Ugh. I hate Vegas. The food can be good, but the casinos give me migraines and the dryness makes my nose bleed. It's an interesting anthropological study for a few days, though. Hope you both are enjoying it more than you are hating it.

Saturday, February 7, 2009 | Unregistered Commenterlizneust

fantastic post. your writing was so vivid and completely took me in. i haven't been to las vegas since i was 10 (seriously) but this post makes me want to go myself just to experience it too.

Sunday, February 8, 2009 | Unregistered Commenteringrid

It could not, IMO, BE much worse.

Sunday, February 8, 2009 | Unregistered Commenterblackbird

I can honestly say I have no desire to see Las Vegas. Thank you for the reminder.

Sunday, February 8, 2009 | Unregistered CommenterAmanda Nicole

I want to go just to immerse myself in the momentariness of Vegas at its best - after dark, when the shiny is bright and the worn dull edges of seediness and broken promises are hidden. I wanted to be a vegas show girl when I was 10-11-12 and something in me still wishes I could do that.

Sunday, February 8, 2009 | Unregistered Commenterdk

Now you understand why I avoid this sore in the desert AT ALL COST! It really is the worst this country has to offer and does not hesitate to attract what it projects!

Sunday, February 8, 2009 | Unregistered CommenterThatGirlRuns

Wonderful post! Great imagery! And I hate the place and all it stands for -- excess upon excess. Steven King did it right in "The Stand". It's culture has poisoned a once quaint and interesting local mining town, Blackhawk, CO, which was opened to limited stakes gambling in the early '90s. What a loss!

Sunday, February 8, 2009 | Unregistered CommenterCreekwalker

Damn. Damn! Your masthead...it just gets better and better.

I hope you are saving all these and will do a post on all of them at some point. You are like some kind of freaky masthead genius.

Monday, February 9, 2009 | Unregistered CommenterOzma

Sidewalk full to tit? This is why I will never go to Vegas. I can't stand the competition.

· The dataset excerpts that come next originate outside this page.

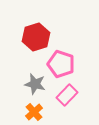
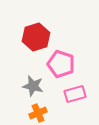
gray star: moved 2 px left, 2 px down
pink rectangle: moved 8 px right, 1 px up; rotated 30 degrees clockwise
orange cross: moved 4 px right, 1 px down; rotated 18 degrees clockwise
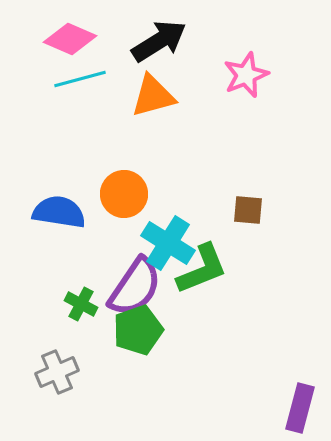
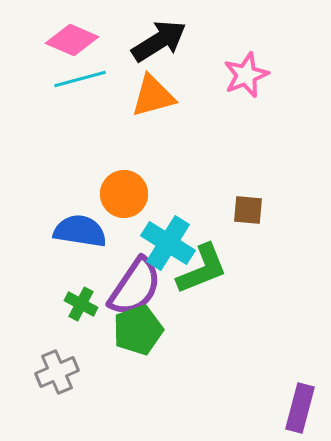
pink diamond: moved 2 px right, 1 px down
blue semicircle: moved 21 px right, 19 px down
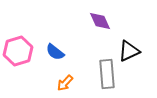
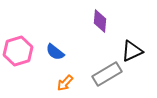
purple diamond: rotated 30 degrees clockwise
black triangle: moved 3 px right
gray rectangle: rotated 64 degrees clockwise
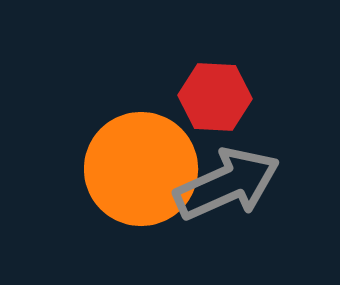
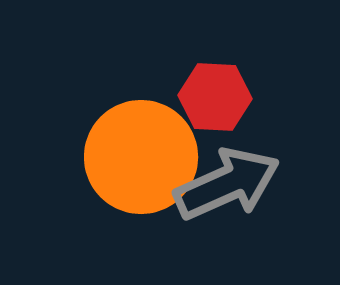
orange circle: moved 12 px up
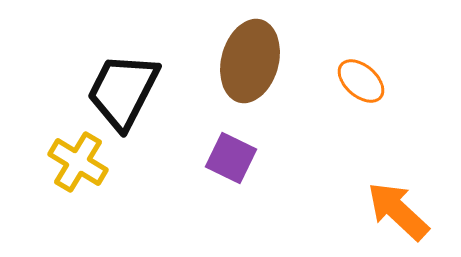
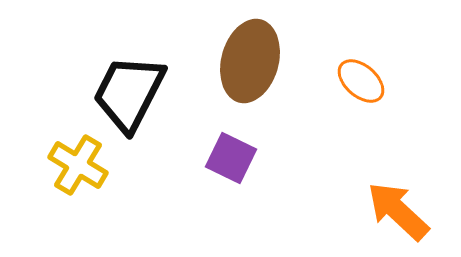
black trapezoid: moved 6 px right, 2 px down
yellow cross: moved 3 px down
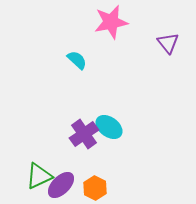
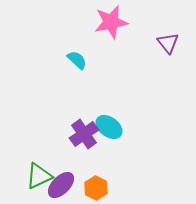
orange hexagon: moved 1 px right
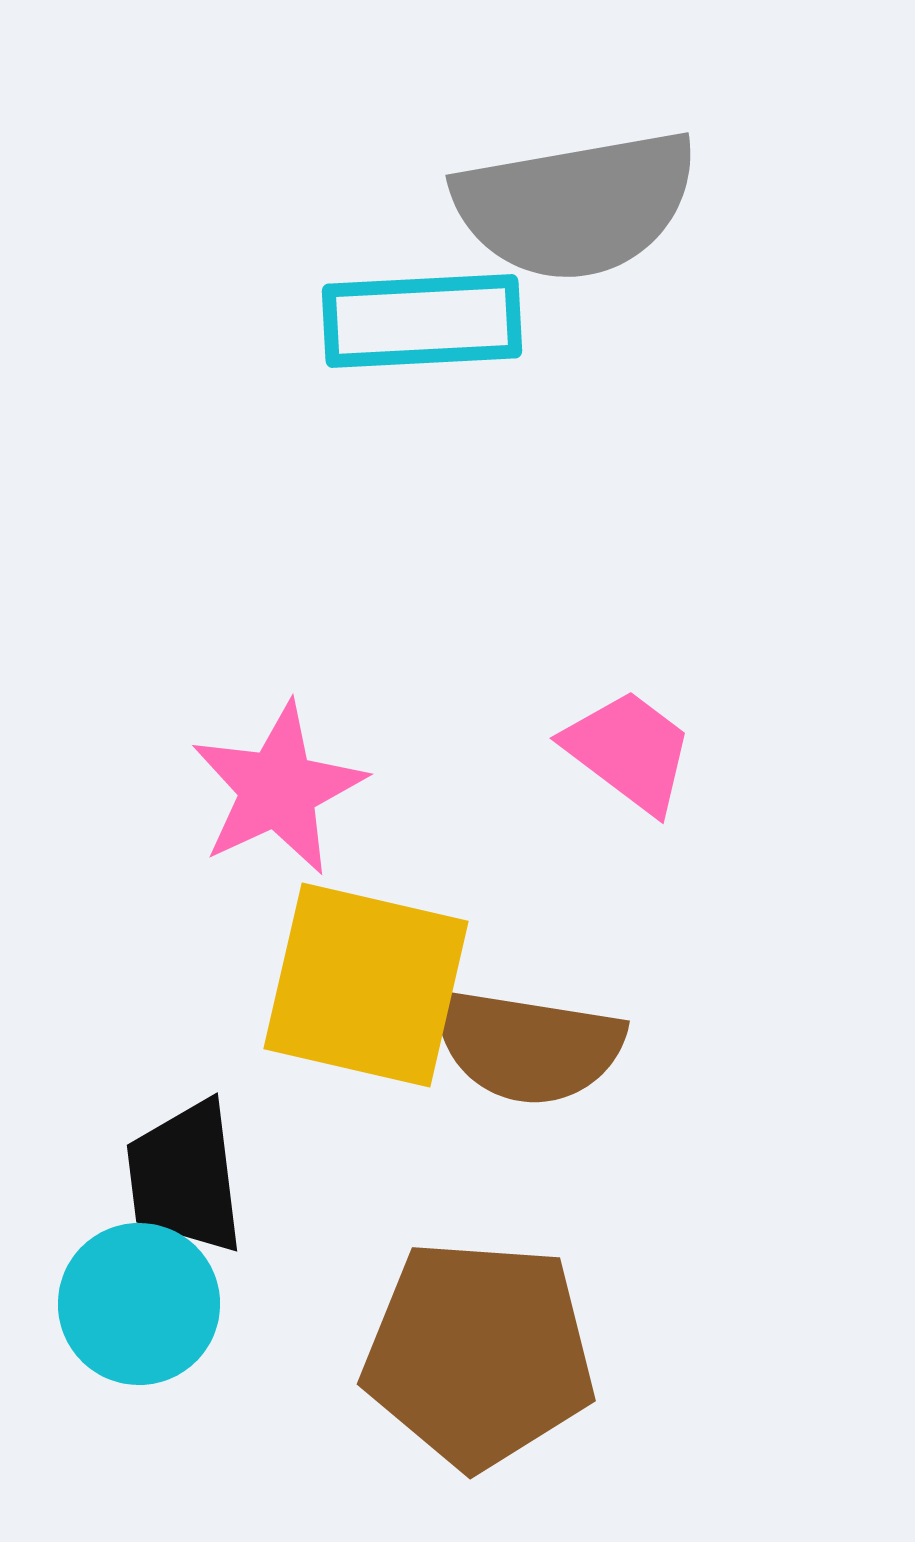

Tuesday, February 10, 2009 | Unregistered Commenterapathy lounge

I visited Vegas for the first time a year ago, and this is probably the best description of it I've read.

It's a place that perfectly juxtaposes glitx and glamour with the deepest, ugliest sadness that can be known.

Lovely writing.

Wednesday, February 11, 2009 | Unregistered CommenterAmy

What a scene you paint! I'd much rather read you describing it than go there myself. Unless to see the Cirque show - that might be worth it. Reminds me of the strangeness of Atlantic City except with tits on the sidewalk and more neon. And what Amy said.

Thursday, February 12, 2009 | Unregistered CommenterJoy!